24 January is considered and celebrated as International Education Day. As per UNESCO data, around 258 million children are out of school, 617 million children and adolescents cannot read and do basic math around the globe. On December 3, 2018, the United Nations (UN) General Assembly adopted a resolution by 58 other member states, demonstrating the unwavering political will to support transformative actions for inclusive, equitable and quality education for all. Now is the time to power education by stepping up collaboration and international solidarity to place education and lifelong learning at the centre of the recovery. Afghanistan also celebrates this day as the role of education for peace and development.  Every year, International Education Day is celebrated with some particular theme. Considering the Covid-19 pandemic, this year’s theme was “Recover and Revitalize Education for the Covid-19 Generation.” Without doubt, education plays a very important role in everyone’s life in general and leads to the development of his/her country in particular. An educated society would be able to take accountable the government, and monitor their leader’s activities. It won’t be wrong to say that education is a human right, a public good, and a public responsibility.

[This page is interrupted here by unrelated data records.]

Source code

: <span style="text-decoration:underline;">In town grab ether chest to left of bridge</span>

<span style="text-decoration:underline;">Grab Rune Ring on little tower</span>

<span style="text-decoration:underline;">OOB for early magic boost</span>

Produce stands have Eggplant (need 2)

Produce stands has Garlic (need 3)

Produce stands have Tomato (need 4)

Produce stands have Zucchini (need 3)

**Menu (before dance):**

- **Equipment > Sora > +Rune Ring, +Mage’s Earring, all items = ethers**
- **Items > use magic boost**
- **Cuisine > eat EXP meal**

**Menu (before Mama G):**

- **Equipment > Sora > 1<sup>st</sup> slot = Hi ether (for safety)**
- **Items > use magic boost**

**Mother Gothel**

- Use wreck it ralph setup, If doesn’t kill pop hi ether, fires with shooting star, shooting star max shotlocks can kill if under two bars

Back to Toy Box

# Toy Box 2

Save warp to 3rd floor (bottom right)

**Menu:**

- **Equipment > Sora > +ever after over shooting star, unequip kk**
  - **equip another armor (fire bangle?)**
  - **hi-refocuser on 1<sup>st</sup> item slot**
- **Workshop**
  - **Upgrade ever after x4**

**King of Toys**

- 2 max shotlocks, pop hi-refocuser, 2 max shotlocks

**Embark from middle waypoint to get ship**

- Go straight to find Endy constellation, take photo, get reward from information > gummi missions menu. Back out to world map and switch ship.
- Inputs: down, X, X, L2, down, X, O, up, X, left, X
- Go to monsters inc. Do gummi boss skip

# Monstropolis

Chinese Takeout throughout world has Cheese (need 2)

Afghanistan also had a greatest accomplishment in increasing access to education for all Afghans, especially for girls, who were barred from going to schools during the Taliban regime. Women were also banned from public appearance without male accompaniment, and from workplaces. The door of education was completely closed for the girls. But this is not the situation at the moment. Over nine million children are now enrolled in school, and over three million girls also enrolled in community-based education classes. But despite the tremendous achievements, 3.7 million Afghan children are still deprived of education. We opened our first modern school around 117 years ago, but still have a long way to go to popularize education in the highly traditional society. Other factors like the ongoing war, poverty, and social taboos, are another challenge ahead of Afghan children’s education. Anyways, despite all these challenges, the level of education in Afghanistan is currently unprecedented in the history of this country. But it doesn’t mean all is well. The government with cooperation with the international community and donors must accelerate efforts to make sure every Afghan child is going to school. Their right to education should not be violated and it should not be acceptable by the government and education-supporting agencies.